OSPF Network Types

Open Shortest Path First (OSPF) can be configured to work on various physical and topological networks, including Ethernet, GRE tunnels, GRE multipoint tunnels (DMVPN), and legacy WAN options such as Frame Relay, X.25, or ATM. To make OSPF work on different networks, it uses different network types. There are four network types defined in the RFC standard:

  • Broadcast
  • Non-Broadcast
  • Point-to-Point
  • Point-to-Multipoint

And there are two vendor proprietary network types:

  • Point-to-Multipoint Non-Broadcast (Cisco proprietary extension)
  • Loopback (Multiple vendors)

Based on the OSPF network type, OSPF will:

  • Automatically discover neighbors with multicast, or require manual neighbor configuration with unicast.
  • Require a Designated Router (DR) and Backup Designated Router (BDR) election or not.
  • Use different hello and dead interval timers.

When you configure OSPF on an interface, it will automatically select an OSPF network type that matches the interface. For example:

  • Ethernet: Defaults to Broadcast
  • HDLC/PPP: Defaults to Point-to-Point
  • Frame Relay: Defaults to Non-Broadcast Multi-Access (NBMA)

While these defaults are often correct, OSPF can’t know our network’s logical topology. For example, on an Ethernet interface, it doesn’t know whether that link connects to multiple routers connected to a switch, or if there is only one other router on the other end of the link. With Frame Relay, it could be a point-to-point link or a hub-and-spoke topology.

Sometimes, we need to manually change the network type so it matches our logical topology.

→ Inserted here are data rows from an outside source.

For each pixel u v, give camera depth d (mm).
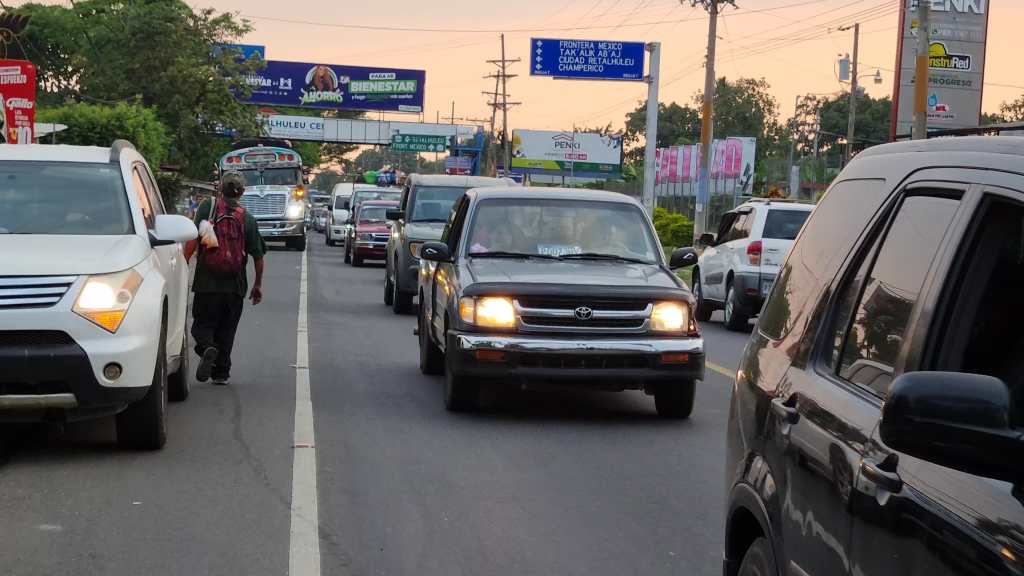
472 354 9781
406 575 5770
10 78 21453
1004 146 2934
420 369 13180
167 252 9469
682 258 10727
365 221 35094
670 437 9508
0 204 8820
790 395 3658
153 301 8086
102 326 7727
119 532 6391
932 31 42844
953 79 43000
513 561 6031
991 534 2318
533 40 56094
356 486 7570
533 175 105188
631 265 10867
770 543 3641
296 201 44250
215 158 63562
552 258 10938
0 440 8773
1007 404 2244
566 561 6047
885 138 104375
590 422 10125
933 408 2260
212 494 7246
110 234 8664
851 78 57531
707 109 39875
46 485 7398
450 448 8859
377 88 96250
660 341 9875
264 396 11023
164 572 5719
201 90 61312
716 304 21000
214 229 11148
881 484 2814
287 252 44156
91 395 7688
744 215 19734
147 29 60469
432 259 11055
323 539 6359
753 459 3908
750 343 4316
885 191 3510
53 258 7871
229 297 11336
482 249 11016
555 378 9773
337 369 13047
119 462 8070
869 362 3217
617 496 7453
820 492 3230
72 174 9188
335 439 9078
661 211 53344
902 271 3193
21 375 7547
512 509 7082
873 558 2830
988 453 2238
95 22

Choosing the right network type is important because it determines:

  • How OSPF neighbors are discovered (automatically via multicast or manually via unicast).
  • Whether a Designated Router (DR) and Backup Designated Router (BDR) are elected.
  • The default Hello and Dead interval timers.
  • How next-hop information is handled.

We do this on a per-interface basis. On a Cisco IOS router, you can see the available options with the following command:

R1(config-if)#ip ospf network ?
  broadcast            Specify OSPF broadcast multi-access network
  non-broadcast        Specify OSPF NBMA network
  point-to-multipoint  Specify OSPF point-to-multipoint network
  point-to-point       Specify OSPF point-to-point network

Network type point-to-multipoint non-broadcast is a parameter of network type point-to-multipoint:

R1(config-if)#ip ospf network point-to-multipoint ?
  non-broadcast  Specify non-broadcast point-to-mpoint network

The network type loopback is not configurable and is the default for loopback interfaces.

An incorrect network type can prevent OSPF from establishing neighbor adjacencies or cause flapping neighbor adjacencies. Let’s take a closer look at each network type.

OSPF Network Types

Broadcast

The Broadcast network type is designed for multi-access segments where all routers can communicate directly and support Layer 2 broadcasts, like an Ethernet LAN. This is the default type for Ethernet interfaces.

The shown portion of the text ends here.